Former Kansas Governor Robert Walker testified for the defense. He said that moments after the shooting, Sickles told him he killed Key, then collapsed in near hysterics. Walker said, "His condition appeared to me very frightful, appalling me so much that I thought if it lasted much longer he must become insane."
The closing statements from both sides were so emotionally powerful no one noticed 72 year old Judge Thomas Hartley Crawford, described as "a little fogyish" accepted the unorthodox and never before used defense plea of temporary insanity without a question.
When the jury retired a quick verdict was expected. The 12 men soon asked for chairs to sit on and a fire to be lit in the stove. Actually, 11 of the 12 jurors had already decided Sickles's fate. A single juror fell to his knees to pray. One hour later the jury delivered its verdict: "Not guilty."
The court room began celebrating with Edwin Stanton dancing a jig while Brady invited all jurors to a party. Thousands of people filled the streets cheering the verdict, marching while the Marine Band played tunes.

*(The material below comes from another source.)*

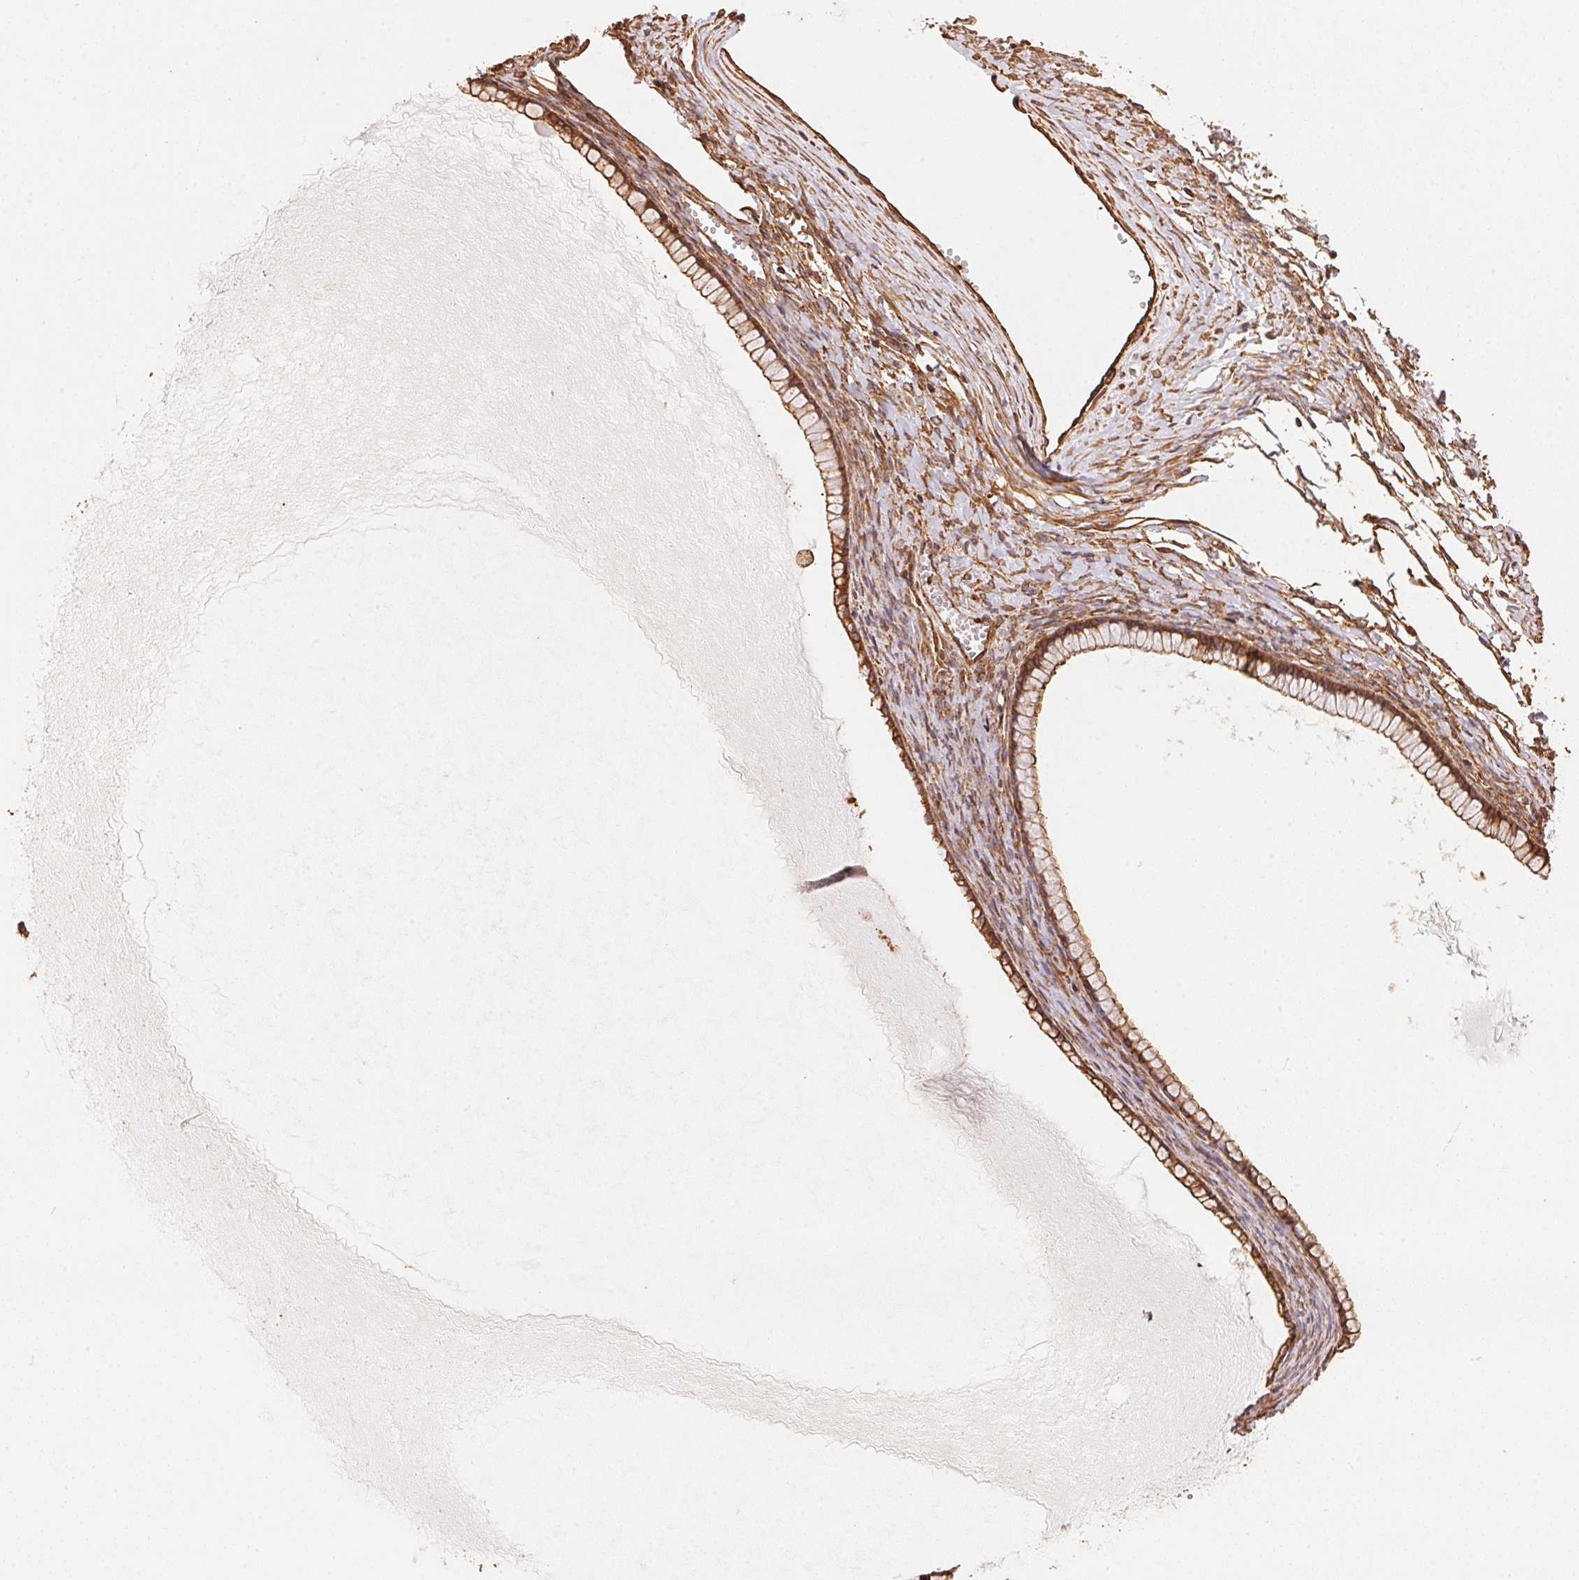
{"staining": {"intensity": "moderate", "quantity": ">75%", "location": "cytoplasmic/membranous"}, "tissue": "ovarian cancer", "cell_type": "Tumor cells", "image_type": "cancer", "snomed": [{"axis": "morphology", "description": "Cystadenocarcinoma, mucinous, NOS"}, {"axis": "topography", "description": "Ovary"}], "caption": "Protein analysis of mucinous cystadenocarcinoma (ovarian) tissue reveals moderate cytoplasmic/membranous expression in approximately >75% of tumor cells. The staining was performed using DAB (3,3'-diaminobenzidine) to visualize the protein expression in brown, while the nuclei were stained in blue with hematoxylin (Magnification: 20x).", "gene": "FRAS1", "patient": {"sex": "female", "age": 41}}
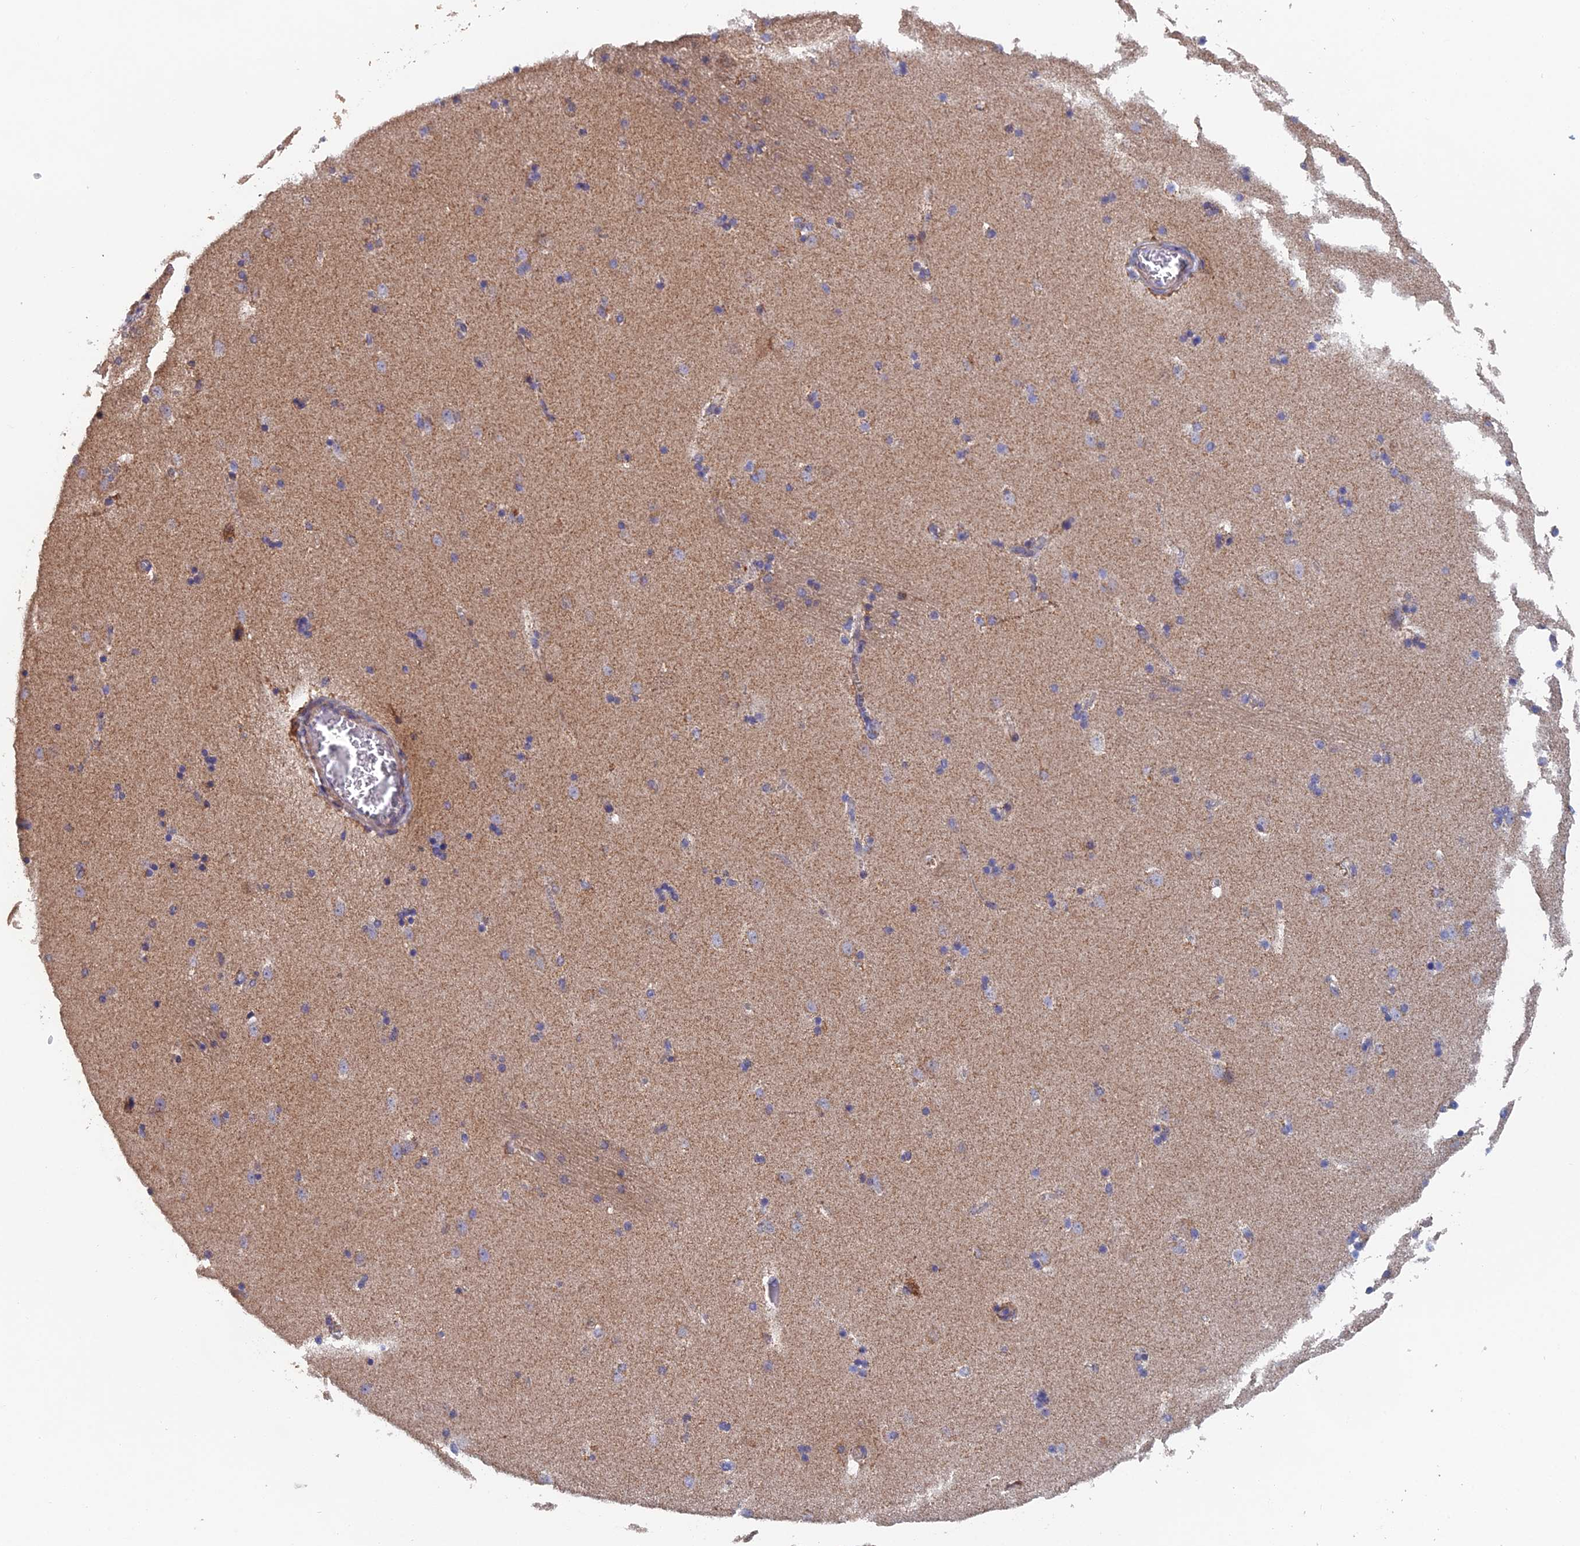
{"staining": {"intensity": "moderate", "quantity": "<25%", "location": "cytoplasmic/membranous"}, "tissue": "caudate", "cell_type": "Glial cells", "image_type": "normal", "snomed": [{"axis": "morphology", "description": "Normal tissue, NOS"}, {"axis": "topography", "description": "Lateral ventricle wall"}], "caption": "Immunohistochemistry (IHC) (DAB) staining of benign caudate shows moderate cytoplasmic/membranous protein expression in approximately <25% of glial cells.", "gene": "ECSIT", "patient": {"sex": "male", "age": 45}}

Lost momentarily in the uproar but not lost to legal minds in the future was the defense's successful use of the temporary insanity plea. At the time Congressman Sickles's victory was seen as the "upholding of a man's right to defend his honor and his home, whatever the method used." Defense lawyer Philip Phillips said the jury
had set a legal precedent that held that when a man violated the sanctity of his neighbor's home he must do so at his own peril.
Once the verdict was rendered and newspapers moved to other headlines Dan Sickles's national popularity waned. When he and Teresa reconciled newsmen blasted him asking, "Why Key was killed at all" and "why such extraordinary efforts were made to screen the slayer?"
Sickles was destroyed politically. But later he redeemed himself when he raised a brigade of New York troops for the Civil War and was appointed a brigadier general "to lead them"
His action at the Battle of Gettysburg was highly criticized. However, later he managed to receive the Congressional Medal of Honor. After the war he was appointed military governor of the Carolinas.
Later, Sickles was in trouble again when in 1912 he was fired from his post as chairman of the New York State Monuments Commission for mishandling funds. He died in 1914 at the age of 94.
Teresa Sickles had died a social outcast in 1867 at the age of 31.
Notwithstanding, the infamous Washington Tragedy , Congressman Dan Sickles is better known today as General Sickles due to a bazaar memento he donated to a museum. At the Battle of Gettysburg a 12 pound artillery shell smashed Sickles's right leg. When the leg was amputated Sickles "recognized the significance a general's appendage would have for the fledgling United States Army Medical Museum." He sent his leg to Washington, D.C. in a small coffin. After the war General Sickles visited his leg often. The shattered leg still is one of the museum's main attractions. It is now housed at the National Museum of Health and Medicine which is on the grounds of Walter Reed Army Medical Center.